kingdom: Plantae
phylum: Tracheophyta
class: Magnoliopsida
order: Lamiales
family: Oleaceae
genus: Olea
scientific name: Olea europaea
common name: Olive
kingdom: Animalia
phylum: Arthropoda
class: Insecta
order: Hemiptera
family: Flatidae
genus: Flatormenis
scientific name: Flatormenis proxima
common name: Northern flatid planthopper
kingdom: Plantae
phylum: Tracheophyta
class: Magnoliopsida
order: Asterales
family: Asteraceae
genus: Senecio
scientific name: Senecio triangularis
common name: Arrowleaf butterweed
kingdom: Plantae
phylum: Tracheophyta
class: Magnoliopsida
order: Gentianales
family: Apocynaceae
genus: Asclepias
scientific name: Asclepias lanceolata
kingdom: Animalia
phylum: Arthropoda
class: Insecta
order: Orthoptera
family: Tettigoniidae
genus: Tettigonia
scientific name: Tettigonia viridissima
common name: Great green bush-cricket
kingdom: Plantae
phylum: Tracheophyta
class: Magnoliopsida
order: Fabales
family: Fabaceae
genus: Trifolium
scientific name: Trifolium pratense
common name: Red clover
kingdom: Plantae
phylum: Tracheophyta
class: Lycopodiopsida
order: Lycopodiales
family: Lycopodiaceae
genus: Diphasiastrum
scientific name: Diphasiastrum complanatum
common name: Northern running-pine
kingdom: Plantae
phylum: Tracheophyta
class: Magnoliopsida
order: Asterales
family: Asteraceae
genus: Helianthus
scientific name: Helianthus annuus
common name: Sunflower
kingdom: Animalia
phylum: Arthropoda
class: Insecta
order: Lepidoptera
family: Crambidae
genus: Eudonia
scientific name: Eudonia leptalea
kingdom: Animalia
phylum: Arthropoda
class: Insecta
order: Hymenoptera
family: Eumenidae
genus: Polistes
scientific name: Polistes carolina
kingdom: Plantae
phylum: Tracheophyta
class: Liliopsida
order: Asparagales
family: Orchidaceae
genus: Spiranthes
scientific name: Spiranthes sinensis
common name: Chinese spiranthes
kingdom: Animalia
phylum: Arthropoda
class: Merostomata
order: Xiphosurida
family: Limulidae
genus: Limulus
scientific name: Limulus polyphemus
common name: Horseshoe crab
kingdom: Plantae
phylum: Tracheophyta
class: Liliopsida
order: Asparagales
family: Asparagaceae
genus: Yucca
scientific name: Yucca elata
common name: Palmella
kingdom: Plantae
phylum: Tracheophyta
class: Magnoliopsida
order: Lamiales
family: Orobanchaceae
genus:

#####

GOAL OF THE EXERCISE:
Copy out every line of the material above, from first to last, with each word and spelling unchanged.

TASK RESPONSE:
kingdom: Plantae
phylum: Tracheophyta
class: Magnoliopsida
order: Lamiales
family: Oleaceae
genus: Olea
scientific name: Olea europaea
common name: Olive
kingdom: Animalia
phylum: Arthropoda
class: Insecta
order: Hemiptera
family: Flatidae
genus: Flatormenis
scientific name: Flatormenis proxima
common name: Northern flatid planthopper
kingdom: Plantae
phylum: Tracheophyta
class: Magnoliopsida
order: Asterales
family: Asteraceae
genus: Senecio
scientific name: Senecio triangularis
common name: Arrowleaf butterweed
kingdom: Plantae
phylum: Tracheophyta
class: Magnoliopsida
order: Gentianales
family: Apocynaceae
genus: Asclepias
scientific name: Asclepias lanceolata
kingdom: Animalia
phylum: Arthropoda
class: Insecta
order: Orthoptera
family: Tettigoniidae
genus: Tettigonia
scientific name: Tettigonia viridissima
common name: Great green bush-cricket
kingdom: Plantae
phylum: Tracheophyta
class: Magnoliopsida
order: Fabales
family: Fabaceae
genus: Trifolium
scientific name: Trifolium pratense
common name: Red clover
kingdom: Plantae
phylum: Tracheophyta
class: Lycopodiopsida
order: Lycopodiales
family: Lycopodiaceae
genus: Diphasiastrum
scientific name: Diphasiastrum complanatum
common name: Northern running-pine
kingdom: Plantae
phylum: Tracheophyta
class: Magnoliopsida
order: Asterales
family: Asteraceae
genus: Helianthus
scientific name: Helianthus annuus
common name: Sunflower
kingdom: Animalia
phylum: Arthropoda
class: Insecta
order: Lepidoptera
family: Crambidae
genus: Eudonia
scientific name: Eudonia leptalea
kingdom: Animalia
phylum: Arthropoda
class: Insecta
order: Hymenoptera
family: Eumenidae
genus: Polistes
scientific name: Polistes carolina
kingdom: Plantae
phylum: Tracheophyta
class: Liliopsida
order: Asparagales
family: Orchidaceae
genus: Spiranthes
scientific name: Spiranthes sinensis
common name: Chinese spiranthes
kingdom: Animalia
phylum: Arthropoda
class: Merostomata
order: Xiphosurida
family: Limulidae
genus: Limulus
scientific name: Limulus polyphemus
common name: Horseshoe crab
kingdom: Plantae
phylum: Tracheophyta
class: Liliopsida
order: Asparagales
family: Asparagaceae
genus: Yucca
scientific name: Yucca elata
common name: Palmella
kingdom: Plantae
phylum: Tracheophyta
class: Magnoliopsida
order: Lamiales
family: Orobanchaceae
genus:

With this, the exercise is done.